Provided material:

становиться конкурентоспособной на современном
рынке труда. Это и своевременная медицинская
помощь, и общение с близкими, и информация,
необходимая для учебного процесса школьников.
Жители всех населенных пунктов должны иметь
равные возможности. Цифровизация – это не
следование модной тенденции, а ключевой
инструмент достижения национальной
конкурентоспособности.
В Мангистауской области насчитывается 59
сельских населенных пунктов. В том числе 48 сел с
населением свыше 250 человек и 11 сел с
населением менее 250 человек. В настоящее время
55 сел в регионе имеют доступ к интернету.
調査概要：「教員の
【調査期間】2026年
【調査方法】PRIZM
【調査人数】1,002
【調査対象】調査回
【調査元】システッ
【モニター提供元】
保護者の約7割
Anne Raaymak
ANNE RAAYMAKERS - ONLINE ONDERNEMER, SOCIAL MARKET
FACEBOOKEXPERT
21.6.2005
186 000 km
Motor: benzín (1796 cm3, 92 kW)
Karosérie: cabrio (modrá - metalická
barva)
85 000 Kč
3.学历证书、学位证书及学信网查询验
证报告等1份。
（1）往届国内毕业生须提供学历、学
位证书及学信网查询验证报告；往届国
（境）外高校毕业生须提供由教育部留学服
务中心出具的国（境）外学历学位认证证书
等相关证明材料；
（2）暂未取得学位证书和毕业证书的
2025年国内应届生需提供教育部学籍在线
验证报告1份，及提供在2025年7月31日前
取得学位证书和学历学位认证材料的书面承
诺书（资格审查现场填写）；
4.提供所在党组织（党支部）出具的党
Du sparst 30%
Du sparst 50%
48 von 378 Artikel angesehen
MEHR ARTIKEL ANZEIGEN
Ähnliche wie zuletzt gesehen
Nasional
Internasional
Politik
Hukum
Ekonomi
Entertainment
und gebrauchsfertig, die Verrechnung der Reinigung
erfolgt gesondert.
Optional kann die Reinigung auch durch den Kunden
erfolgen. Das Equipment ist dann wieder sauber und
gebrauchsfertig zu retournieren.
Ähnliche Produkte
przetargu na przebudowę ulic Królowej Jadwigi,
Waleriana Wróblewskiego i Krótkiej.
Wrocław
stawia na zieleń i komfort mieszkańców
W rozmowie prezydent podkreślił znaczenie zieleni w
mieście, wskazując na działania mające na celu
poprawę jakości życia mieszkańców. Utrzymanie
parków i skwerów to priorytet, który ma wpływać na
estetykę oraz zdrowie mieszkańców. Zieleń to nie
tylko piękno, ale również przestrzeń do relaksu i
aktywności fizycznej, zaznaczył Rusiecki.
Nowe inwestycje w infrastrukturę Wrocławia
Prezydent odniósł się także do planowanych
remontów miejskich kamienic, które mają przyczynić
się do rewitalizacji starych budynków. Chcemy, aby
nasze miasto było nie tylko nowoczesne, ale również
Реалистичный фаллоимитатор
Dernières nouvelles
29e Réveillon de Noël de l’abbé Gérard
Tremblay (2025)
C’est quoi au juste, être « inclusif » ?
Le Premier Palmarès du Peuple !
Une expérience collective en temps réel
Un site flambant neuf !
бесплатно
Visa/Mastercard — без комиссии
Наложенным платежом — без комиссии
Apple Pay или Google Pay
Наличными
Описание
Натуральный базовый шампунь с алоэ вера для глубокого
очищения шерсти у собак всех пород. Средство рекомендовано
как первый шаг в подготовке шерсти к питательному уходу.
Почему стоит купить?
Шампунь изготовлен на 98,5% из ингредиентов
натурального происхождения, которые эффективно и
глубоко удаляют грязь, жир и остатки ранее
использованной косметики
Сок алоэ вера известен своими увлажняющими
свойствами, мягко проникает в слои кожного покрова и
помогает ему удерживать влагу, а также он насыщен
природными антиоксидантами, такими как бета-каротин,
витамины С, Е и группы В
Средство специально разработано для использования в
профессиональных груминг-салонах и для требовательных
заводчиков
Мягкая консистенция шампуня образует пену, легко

Job: How many lines in the items above contain the word "Reinigung"? Reply with the number only.

Your response: 2